1.2.3-SNAPSHOT Arrow_down_16x16

get-dataset

incanter.datasets

  • (get-dataset dataset-key & options)
Returns the sample dataset associated with the given key. Most datasets
are from R's sample data sets, as are the descriptions below.

Options:

:incanter-home -- if the incanter.home property is not set when the JVM is
started (using -Dincanter.home) or there is no INCANTER_HOME
environment variable set, use the :incanter-home options to
provide the parent directory of the sample data directory.

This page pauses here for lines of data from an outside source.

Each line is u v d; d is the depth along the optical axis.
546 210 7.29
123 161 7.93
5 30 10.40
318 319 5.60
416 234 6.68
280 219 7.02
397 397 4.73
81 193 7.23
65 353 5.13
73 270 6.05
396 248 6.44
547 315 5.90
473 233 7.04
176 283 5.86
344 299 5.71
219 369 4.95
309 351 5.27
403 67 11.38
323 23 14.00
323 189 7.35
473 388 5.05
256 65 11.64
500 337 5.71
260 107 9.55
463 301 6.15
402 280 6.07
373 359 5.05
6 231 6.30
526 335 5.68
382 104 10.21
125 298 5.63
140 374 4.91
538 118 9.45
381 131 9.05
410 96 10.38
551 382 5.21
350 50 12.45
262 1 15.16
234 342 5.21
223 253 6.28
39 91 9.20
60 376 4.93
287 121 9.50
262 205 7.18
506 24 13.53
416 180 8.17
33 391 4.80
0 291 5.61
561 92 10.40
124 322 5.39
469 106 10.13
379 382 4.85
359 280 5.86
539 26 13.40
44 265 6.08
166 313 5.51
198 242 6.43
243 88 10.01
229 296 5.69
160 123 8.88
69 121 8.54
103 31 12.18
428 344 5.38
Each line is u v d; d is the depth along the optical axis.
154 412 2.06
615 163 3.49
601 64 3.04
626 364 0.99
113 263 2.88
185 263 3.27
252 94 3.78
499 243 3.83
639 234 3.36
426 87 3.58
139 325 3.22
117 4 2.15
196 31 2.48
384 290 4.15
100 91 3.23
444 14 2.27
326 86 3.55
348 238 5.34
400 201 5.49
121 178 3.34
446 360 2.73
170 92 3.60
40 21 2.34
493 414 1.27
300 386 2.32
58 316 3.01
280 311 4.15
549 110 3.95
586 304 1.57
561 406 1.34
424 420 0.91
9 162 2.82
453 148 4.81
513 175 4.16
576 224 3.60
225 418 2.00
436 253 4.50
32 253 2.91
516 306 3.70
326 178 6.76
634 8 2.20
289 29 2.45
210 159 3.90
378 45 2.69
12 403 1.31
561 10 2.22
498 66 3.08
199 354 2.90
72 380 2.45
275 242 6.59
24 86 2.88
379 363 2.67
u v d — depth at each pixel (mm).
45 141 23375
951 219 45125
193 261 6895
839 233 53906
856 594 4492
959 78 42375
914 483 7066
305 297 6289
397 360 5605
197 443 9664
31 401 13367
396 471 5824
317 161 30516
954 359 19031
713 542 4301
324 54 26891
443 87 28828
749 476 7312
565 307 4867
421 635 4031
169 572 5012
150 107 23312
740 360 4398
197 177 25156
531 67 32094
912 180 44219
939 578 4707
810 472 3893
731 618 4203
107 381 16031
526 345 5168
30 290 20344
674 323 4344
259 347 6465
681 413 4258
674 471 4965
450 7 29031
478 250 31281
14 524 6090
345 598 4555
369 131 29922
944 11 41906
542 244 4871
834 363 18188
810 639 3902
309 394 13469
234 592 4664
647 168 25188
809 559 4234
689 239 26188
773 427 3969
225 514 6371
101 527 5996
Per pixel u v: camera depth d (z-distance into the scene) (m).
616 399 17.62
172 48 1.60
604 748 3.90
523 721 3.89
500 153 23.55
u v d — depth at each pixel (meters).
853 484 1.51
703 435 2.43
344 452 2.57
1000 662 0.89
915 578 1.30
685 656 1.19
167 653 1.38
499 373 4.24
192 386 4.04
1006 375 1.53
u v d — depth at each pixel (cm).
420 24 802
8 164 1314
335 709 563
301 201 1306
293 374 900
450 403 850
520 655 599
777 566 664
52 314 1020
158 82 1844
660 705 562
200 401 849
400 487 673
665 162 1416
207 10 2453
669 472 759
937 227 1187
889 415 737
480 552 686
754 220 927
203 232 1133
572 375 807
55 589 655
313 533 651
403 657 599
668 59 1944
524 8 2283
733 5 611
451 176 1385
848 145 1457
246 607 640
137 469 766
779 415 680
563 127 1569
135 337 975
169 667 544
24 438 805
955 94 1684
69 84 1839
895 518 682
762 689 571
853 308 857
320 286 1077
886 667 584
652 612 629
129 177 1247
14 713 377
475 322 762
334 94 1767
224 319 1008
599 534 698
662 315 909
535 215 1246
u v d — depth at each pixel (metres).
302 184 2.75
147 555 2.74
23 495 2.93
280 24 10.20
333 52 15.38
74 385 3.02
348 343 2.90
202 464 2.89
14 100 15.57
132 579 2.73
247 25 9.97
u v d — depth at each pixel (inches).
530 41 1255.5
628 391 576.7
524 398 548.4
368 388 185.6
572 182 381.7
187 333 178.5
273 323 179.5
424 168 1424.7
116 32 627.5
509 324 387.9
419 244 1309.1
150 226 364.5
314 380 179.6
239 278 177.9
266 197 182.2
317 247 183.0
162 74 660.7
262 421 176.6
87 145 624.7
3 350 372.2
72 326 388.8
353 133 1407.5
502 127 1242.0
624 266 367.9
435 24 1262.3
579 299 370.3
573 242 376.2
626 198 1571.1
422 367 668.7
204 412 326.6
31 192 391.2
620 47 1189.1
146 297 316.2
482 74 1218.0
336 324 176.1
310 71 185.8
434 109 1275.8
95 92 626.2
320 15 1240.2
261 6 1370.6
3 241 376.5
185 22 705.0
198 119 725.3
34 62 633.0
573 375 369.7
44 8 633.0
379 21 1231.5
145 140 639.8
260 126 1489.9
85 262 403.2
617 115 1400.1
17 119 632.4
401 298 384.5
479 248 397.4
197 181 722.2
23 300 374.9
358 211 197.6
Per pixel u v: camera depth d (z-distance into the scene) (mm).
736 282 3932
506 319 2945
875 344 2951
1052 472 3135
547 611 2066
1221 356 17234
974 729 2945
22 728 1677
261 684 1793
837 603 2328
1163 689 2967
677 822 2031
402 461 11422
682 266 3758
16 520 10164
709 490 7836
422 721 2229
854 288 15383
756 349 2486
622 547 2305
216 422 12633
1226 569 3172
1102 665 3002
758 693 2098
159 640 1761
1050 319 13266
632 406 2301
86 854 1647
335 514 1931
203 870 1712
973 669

:from-repo (default false) -- If true, retrieves the dataset from the online repository
instead of locally, it will do this by default if incanter-home is not set.


Datasets:

:iris -- the Fisher's or Anderson's Iris data set gives the
measurements in centimeters of the variables sepal
length and width and petal length and width,
respectively, for 50 flowers from each of 3 species
of iris.

:cars -- The data give the speed of cars and the distances taken
to stop. Note that the data were recorded in the 1920s.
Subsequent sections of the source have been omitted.